■ Fragmento del documento
________
Creíamos que el mundo sería como lo soñamos. A lomo de nuestro verdadero equipaje, que son las emociones, las ideas, lo que sabemos, lo que hemos leído, soñado, deseado, nuestras pasiones, nuestros sentimientos y también los placeres que nos hemos otorgado. Esas experiencias estéticas que te transportan a mundos abstractos donde todo fluye y se hace comprensible. Hasta que un hecho concreto, obtuso, te paraliza y te desnuda. “A este negro de mierda me lo llevo de trofeo”, escuchó la parca de un rugbier detenido. Todo resultó de un brillo salvaje, desesperado. De una violencia obscena, simple, irracional.
El odio es un gran negocio. El otro es el miedo. El odio y el miedo se necesitan. La violencia se alimenta de ambos. La batalla contra el odio, que en teoría se podría explicar como defensa de la libertad, consiste en evitar el sufrimiento de los demás, no alimentarlo; en desmontar su pulsión, no en elevarla; en denostarlo, no en normalizarlo. Hay un odio que idólatra la violencia y sus placeres coercitivos, y que se manifiesta en la necesidad de satisfacer un estimulo obsesivo de placer. Es cuando sujetos alienados salen de “caza”, para golpear, provocar, denigrar y, en ocasiones, matar, como resultado de un entretenimiento banal, placentero, de fin de semana festivo. La idolatría de la brutalidad y la crueldad como resultado de una excitación obsesiva incontrolable.
________
■ Listado proporcionado
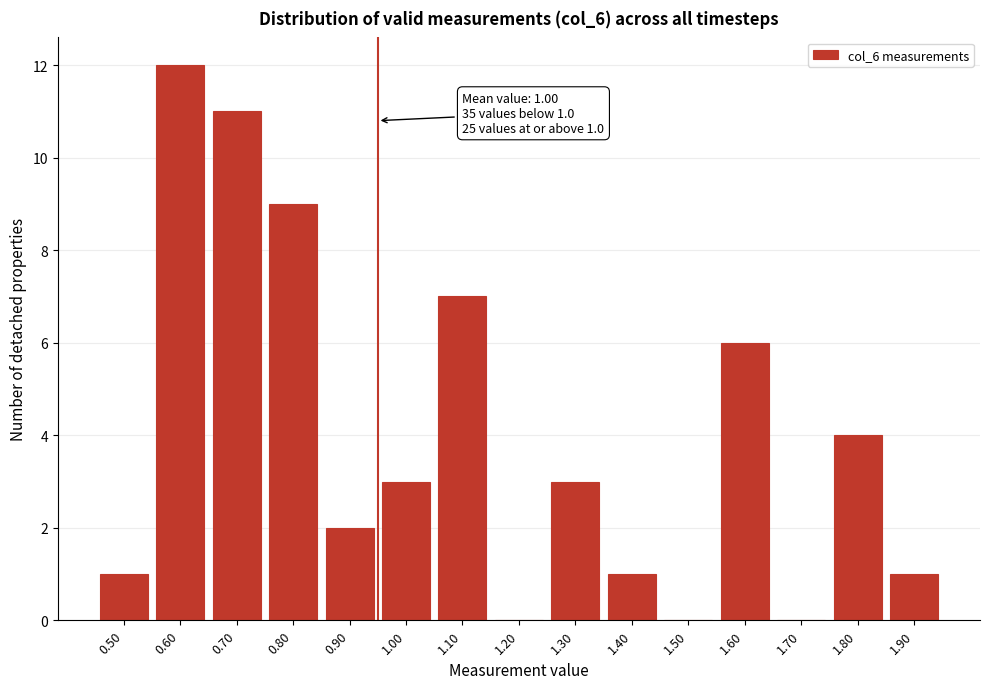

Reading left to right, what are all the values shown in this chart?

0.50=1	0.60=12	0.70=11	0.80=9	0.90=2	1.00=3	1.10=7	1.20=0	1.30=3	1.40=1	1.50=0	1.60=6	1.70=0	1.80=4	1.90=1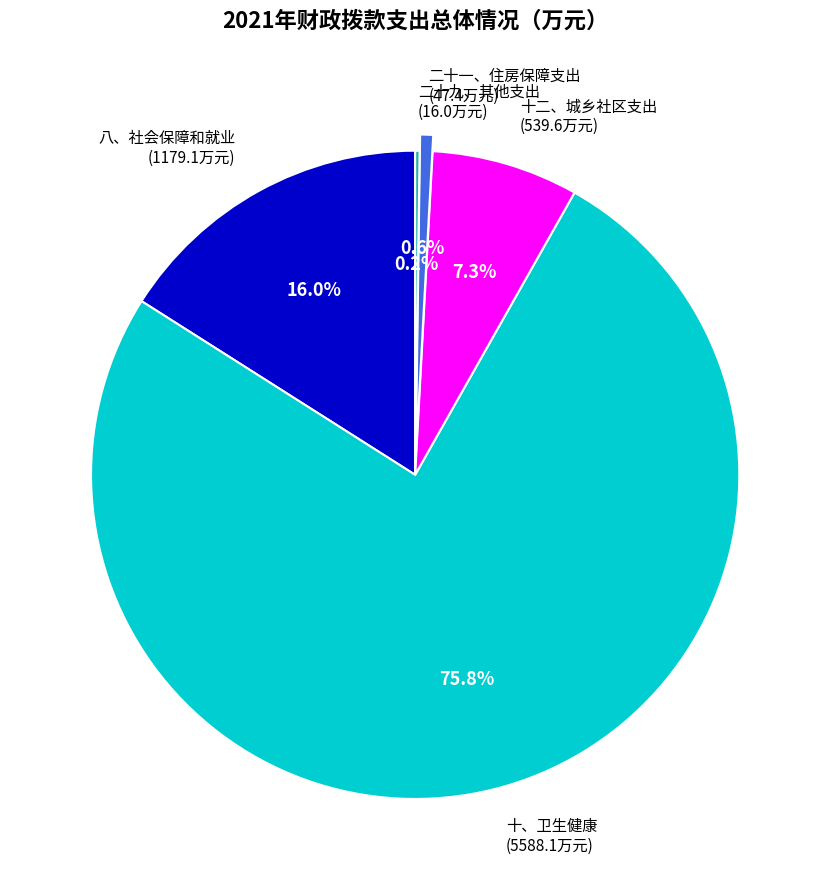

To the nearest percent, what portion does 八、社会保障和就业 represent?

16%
________
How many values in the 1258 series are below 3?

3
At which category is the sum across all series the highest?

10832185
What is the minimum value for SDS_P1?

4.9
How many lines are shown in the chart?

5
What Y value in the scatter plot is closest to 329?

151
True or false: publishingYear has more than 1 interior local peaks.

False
________
■ Consigna
Prolonga el texto sobre el odio y la violencia a partir de su última oración.

■ Respuesta escrita
En ocasiones, a uno le dan ganas de desaparecer como ser humano. Andrea Ranno, recepcionista del hotel "Inti Huasi" observó a los rugbiers luego de la agresión: "Venían riéndose, festejando, contentos", expresó. La violencia ya había sido banalizada, la muerte también. ¿Qué grado de neurosis o de trastorno de la personalidad (neurosis del carácter) se alcanza para sentir placer con la violencia? ¿Qué alteraciones de la conducta cognitiva se enquistó en estos violentos salvajes convencidos de que se dirigían a una “fiesta” (de golpes y patadas) cuando en realidad se encaminaban a una tragedia? En la autosatisfacción exacerbada de los deseos y los placeres anida la letra pequeña. En ese yo supremo, omnipresente, insolidario. En la vorágine posmoderna del individualismo neoliberal que confluye en una visión de la libertad ajena a los imperativos sociales, lejos de entenderse y de pensarse a través de los demás.
En la sociedad de la intolerancia y del consumo exacerbado, la búsqueda del placer representa una de las paradojas más crueles. Orientada hacia un bienestar infinito, a una siempre creciente posibilidad de experimentarlo corresponde una mayor incapacidad para obtenerlo y disfrutarlo.
Hemos dejado de pensar y de leer para mirar. Para mirar sin ver. Sin párpados, donde se vuelve difícil cerrar los ojos, detener la mirada y profundizar en ella. Un mundo donde se debilitan las formas éticas, de solidaridad y de ciudadanía, donde desaparece el pensamiento propio, la reflexión, la mesura y la racionalidad.
“En el alféizar de mi ventana amaneció una paloma muerta, es la pena amarga que nos atraviesa”, decía el poeta. Hoy estamos vencidos. Fernando ya no está con nosotros. No hay nada ahí afuera. No hay afuera. El odio nos borró la sonrisa.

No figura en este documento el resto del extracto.